The answer must reproduce the listing exactly, with every picture left out.

▶ PROVIDED MATERIAL
━━━━
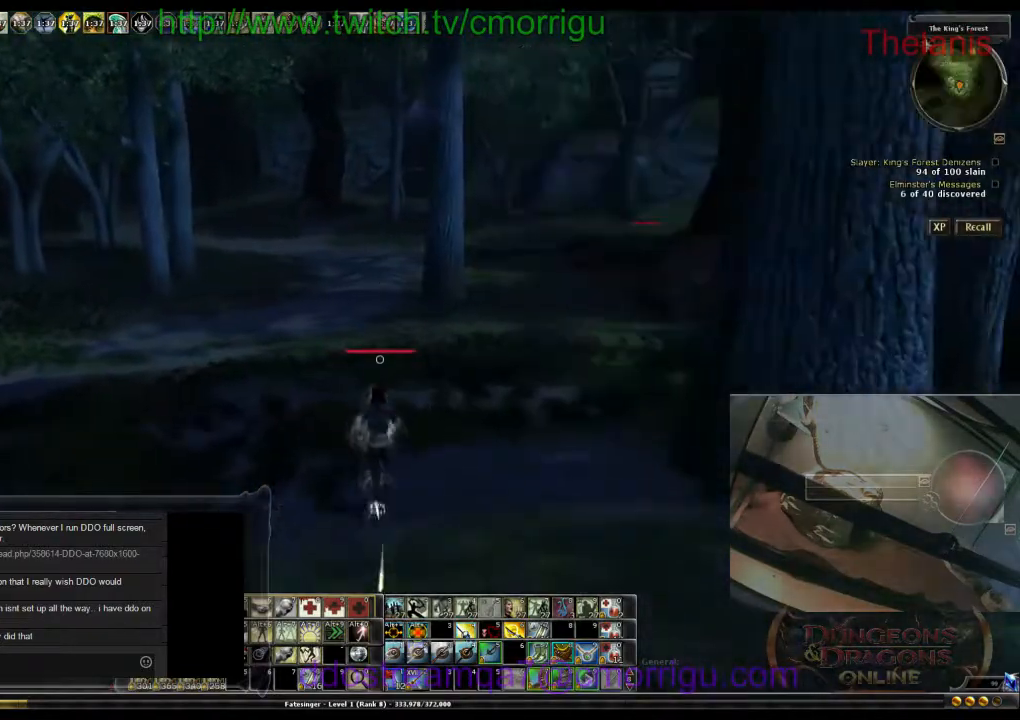
{"keys": ["w"], "events": [[67, "m", "up"]]}
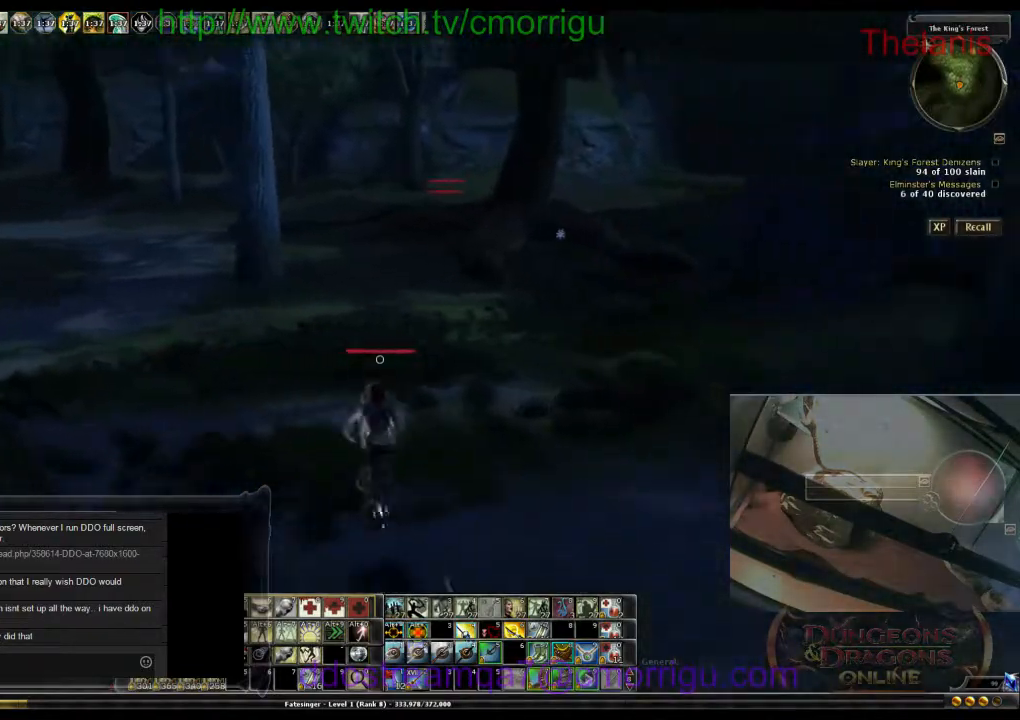
{"keys": ["w"], "events": []}
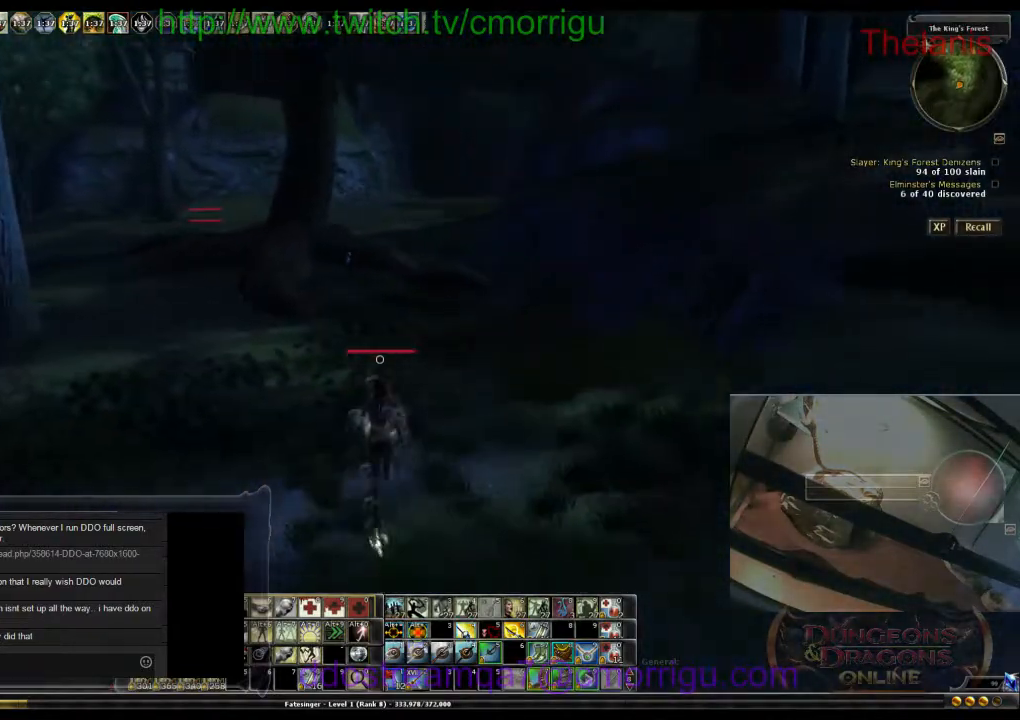
{"keys": ["w"], "events": []}
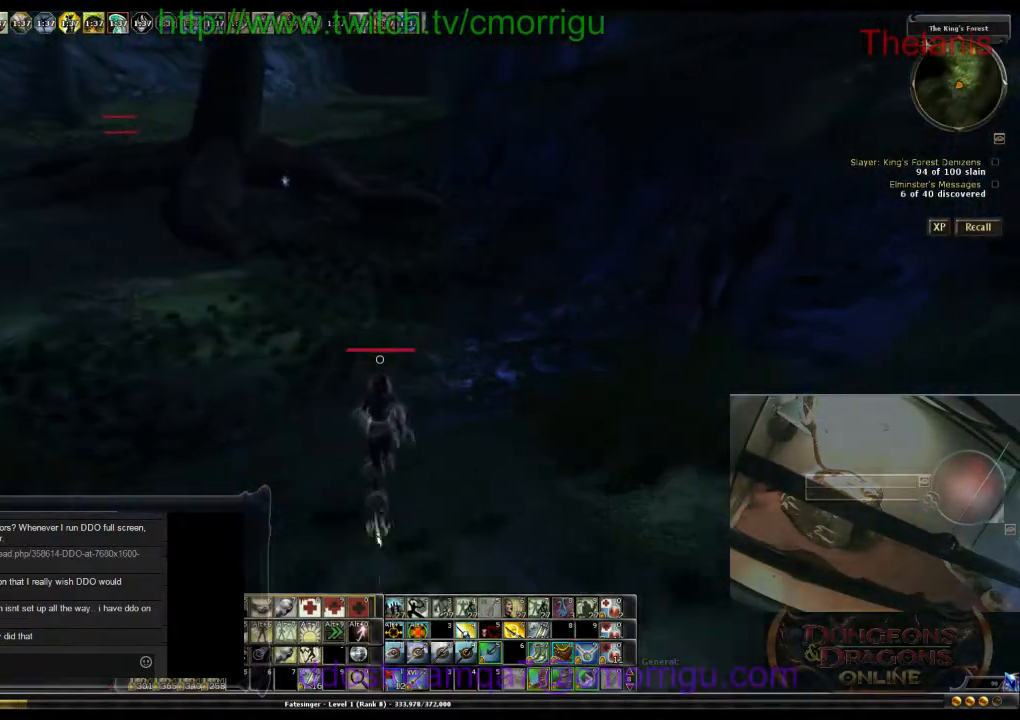
{"keys": ["w"], "events": []}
━━━━
▶ EXPECTED ANSWER
{"keys": ["w"], "events": [[67, "m", "up"]]}
{"keys": ["w"], "events": []}
{"keys": ["w"], "events": []}
{"keys": ["w"], "events": []}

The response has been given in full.